[THE PROBLEM]
Each line of the listing that includes "your" should be reported.

[DATA FOR THE TASK]
-*-*-

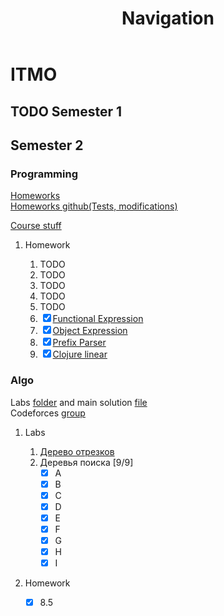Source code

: #+TITLE: Navigation
* ITMO
** TODO Semester 1
** Semester 2
*** Programming
[[http://www.kgeorgiy.info/courses/paradigms/homeworks.html][Homeworks]] \\
[[https://www.kgeorgiy.info/git/geo/paradigms-2020][Homeworks github(Tests, modifications)]]

[[http://www.kgeorgiy.info/courses/paradigms/][Course stuff]]
**** Homework
1. TODO
2. TODO
3. TODO
4. TODO
5. TODO
6. [X] [[file:Sem2/programming/HW6/functionalExpression.js][Functional Expression]]
7. [X] [[file:Sem2/programming/HW7/objectExpression.js][Object Expression]]
8. [X] [[file:Sem2/programming/HW8/objectExpression.js][Prefix Parser]]
9. [X] [[file:Sem2/programming/HW9/][Clojure linear]]
*** Algo
Labs [[file:Sem2/algo/labs/][folder]] and main solution [[file:Sem2/algo/labs/sol.cpp][file]] \\
Codeforces [[https://codeforces.com/group/QmrArgR1Jp/contests][group]]
**** Labs
1. [[file:Sem2/algo/labs/lab1/][Дерево отрезков]]
2. Деревья поиска [9/9]
  - [X] A
  - [X] B
  - [X] C
  - [X] D
  - [X] E
  - [X] F
  - [X] G
  - [X] H
  - [X] I
**** Homework
- [X] 8.5
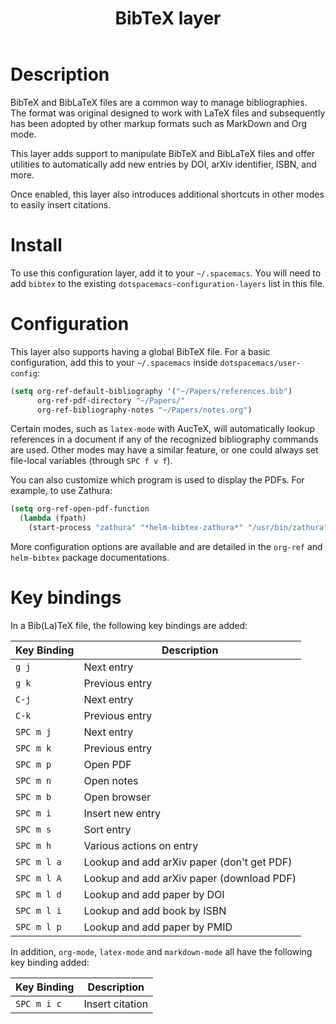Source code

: #+TITLE: BibTeX layer

[[file:img/logo.png]]

* Table of Contents                                        :TOC_4_gh:noexport:
 - [[#description][Description]]
 - [[#install][Install]]
 - [[#configuration][Configuration]]
 - [[#key-bindings][Key bindings]]

* Description
BibTeX and BibLaTeX files are a common way to manage bibliographies.  The format
was original designed to work with LaTeX files and subsequently has been adopted
by other markup formats such as MarkDown and Org mode.

This layer adds support to manipulate BibTeX and BibLaTeX files and offer
utilities to automatically add new entries by DOI, arXiv identifier, ISBN, and
more.

Once enabled, this layer also introduces additional shortcuts in other modes to
easily insert citations.

* Install
To use this configuration layer, add it to your =~/.spacemacs=. You will need to
add =bibtex= to the existing =dotspacemacs-configuration-layers= list in this
file.

* Configuration
This layer also supports having a global BibTeX file.  For a basic
configuration, add this to your =~/.spacemacs= inside
=dotspacemacs/user-config=:

#+begin_src emacs-lisp
  (setq org-ref-default-bibliography '("~/Papers/references.bib")
        org-ref-pdf-directory "~/Papers/"
        org-ref-bibliography-notes "~/Papers/notes.org")
#+end_src

Certain modes, such as =latex-mode= with AucTeX, will automatically lookup
references in a document if any of the recognized bibliography commands are
used.  Other modes may have a similar feature, or one could always set
file-local variables (through ~SPC f v f~).

You can also customize which program is used to display the PDFs.  For example,
to use Zathura:

#+begin_src emacs-lisp
  (setq org-ref-open-pdf-function
    (lambda (fpath)
      (start-process "zathura" "*helm-bibtex-zathura*" "/usr/bin/zathura" fpath)))
#+end_src

More configuration options are available and are detailed in the =org-ref= and
=helm-bibtex= package documentations.

* Key bindings
In a Bib(La)TeX file, the following key bindings are added:

| Key Binding | Description                                |
|-------------+--------------------------------------------|
| ~g j~       | Next entry                                 |
| ~g k~       | Previous entry                             |
| ~C-j~       | Next entry                                 |
| ~C-k~       | Previous entry                             |
| ~SPC m j~   | Next entry                                 |
| ~SPC m k~   | Previous entry                             |
| ~SPC m p~   | Open PDF                                   |
| ~SPC m n~   | Open notes                                 |
| ~SPC m b~   | Open browser                               |
| ~SPC m i~   | Insert new entry                           |
| ~SPC m s~   | Sort entry                                 |
| ~SPC m h~   | Various actions on entry                   |
| ~SPC m l a~ | Lookup and add arXiv paper (don't get PDF) |
| ~SPC m l A~ | Lookup and add arXiv paper (download PDF)  |
| ~SPC m l d~ | Lookup and add paper by DOI                |
| ~SPC m l i~ | Lookup and add book by ISBN                |
| ~SPC m l p~ | Lookup and add paper by PMID               |

In addition, =org-mode=, =latex-mode= and =markdown-mode= all have the following
key binding added:

| Key Binding | Description     |
|-------------+-----------------|
| ~SPC m i c~ | Insert citation |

-*-*-

[ANSWER TO THIS TASK]
To use this configuration layer, add it to your =~/.spacemacs=. You will need to
configuration, add this to your =~/.spacemacs= inside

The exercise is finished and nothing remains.